> **Exercise requirements**
Using the listing below, say how many of its lines hold "down". Offer nothing beyond the number.

> **Entries provided**
● ● ● ●

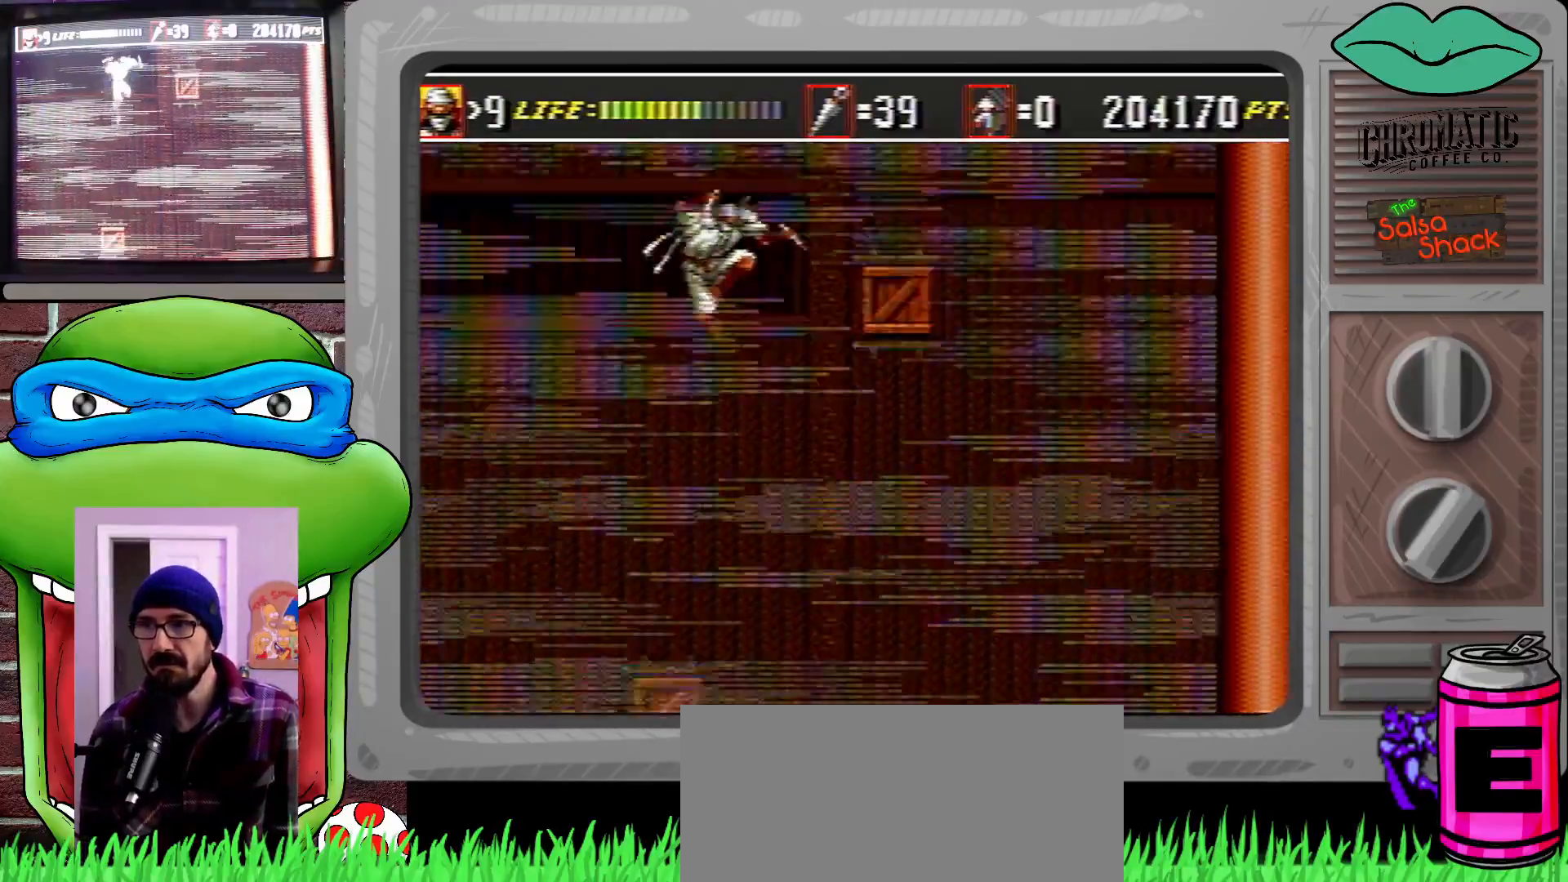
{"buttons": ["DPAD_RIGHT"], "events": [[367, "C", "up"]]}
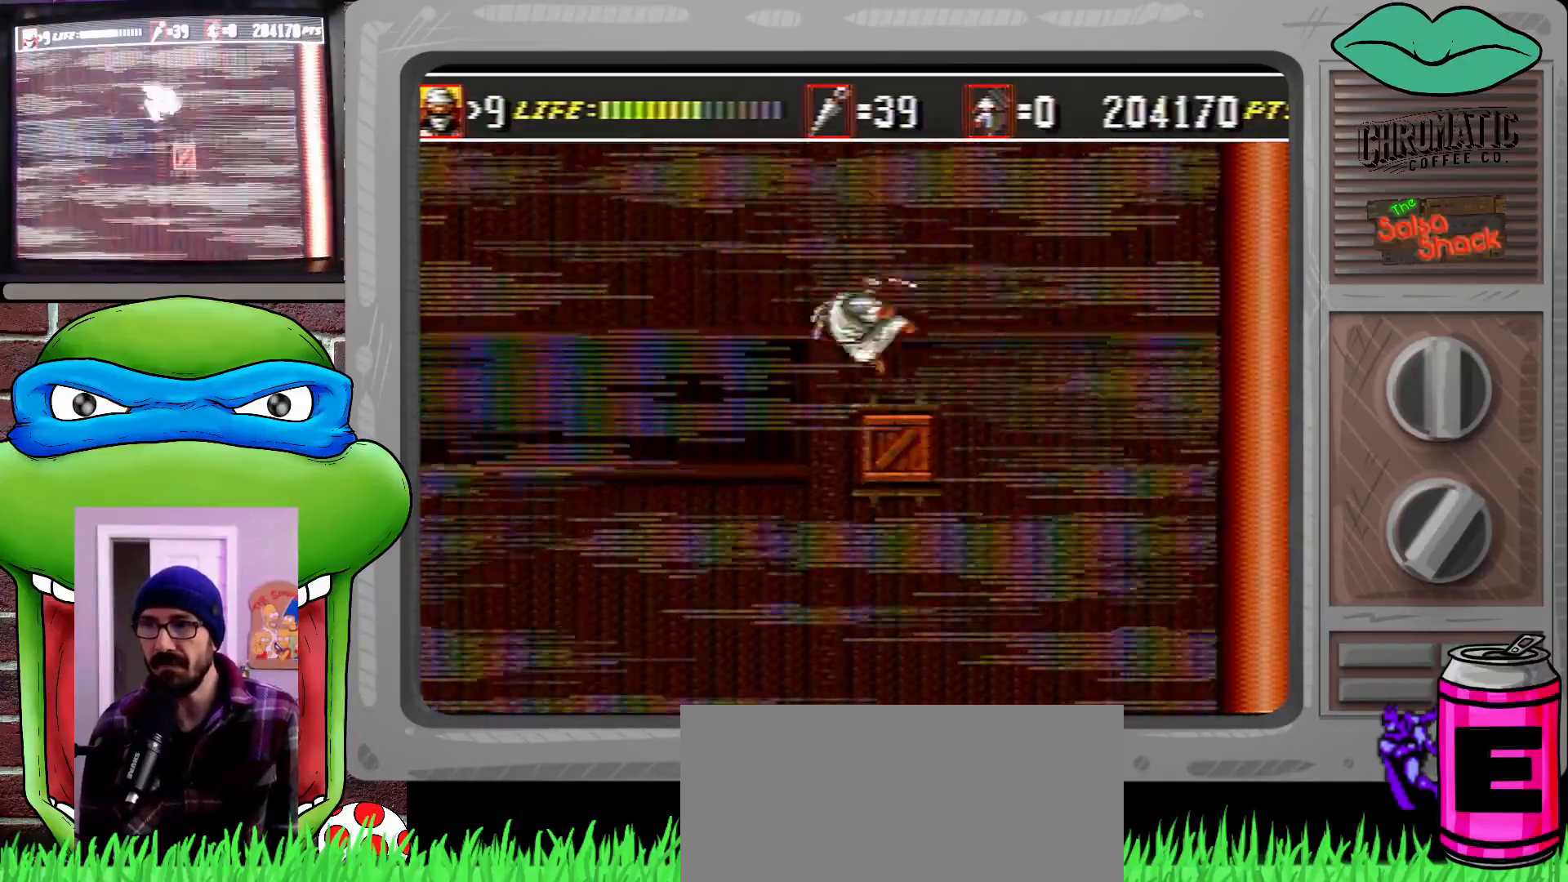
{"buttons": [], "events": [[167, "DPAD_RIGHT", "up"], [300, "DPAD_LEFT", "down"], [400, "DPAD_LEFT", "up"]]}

● ● ● ●

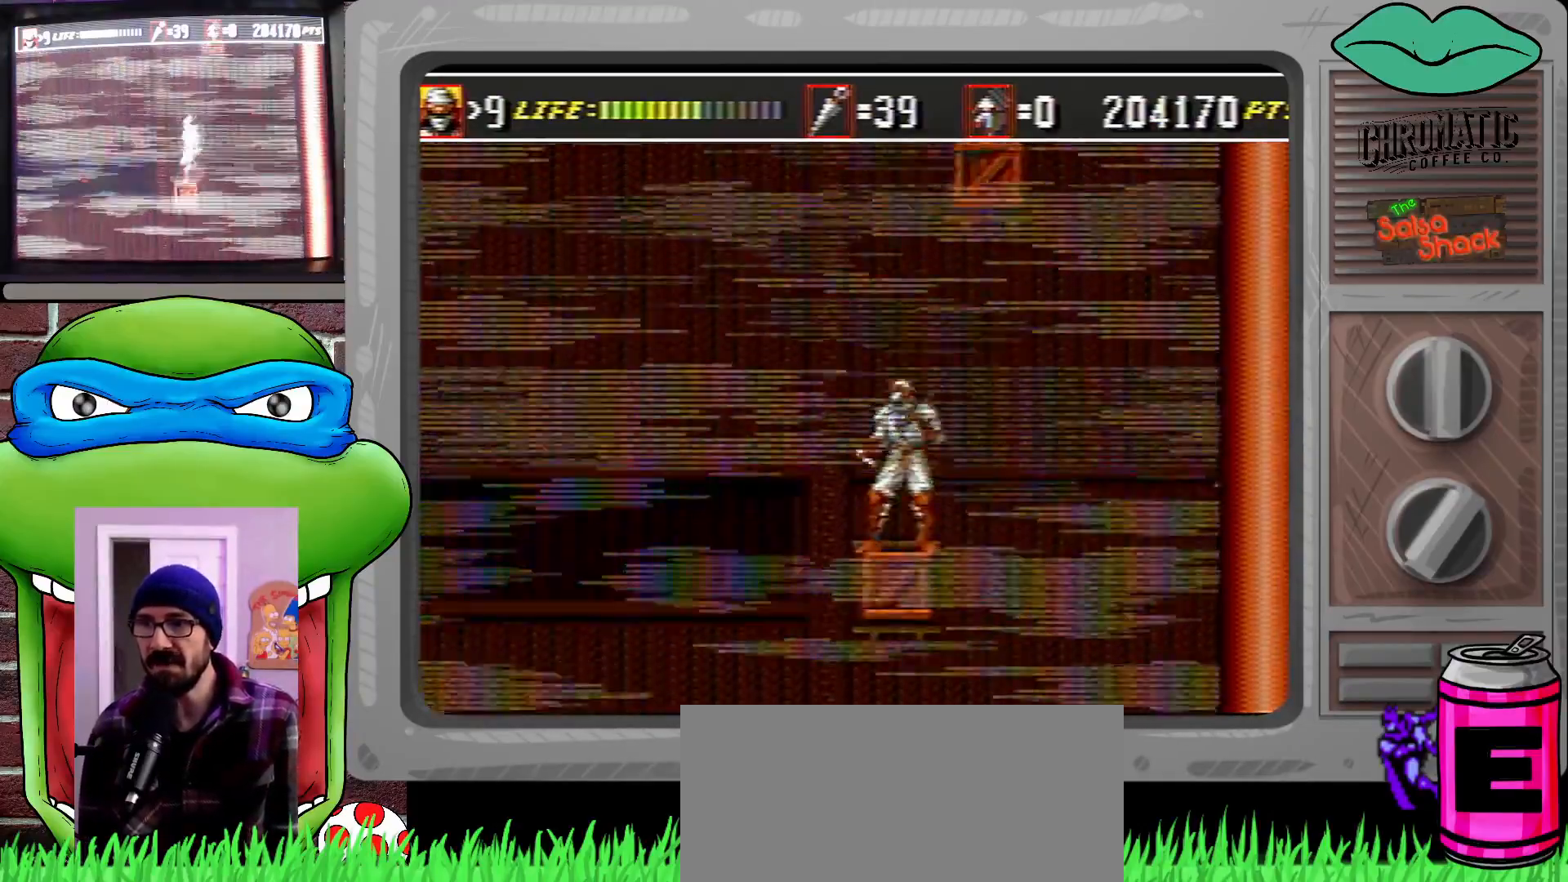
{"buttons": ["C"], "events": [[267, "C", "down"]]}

● ● ● ●

> **Answer to the problem**
2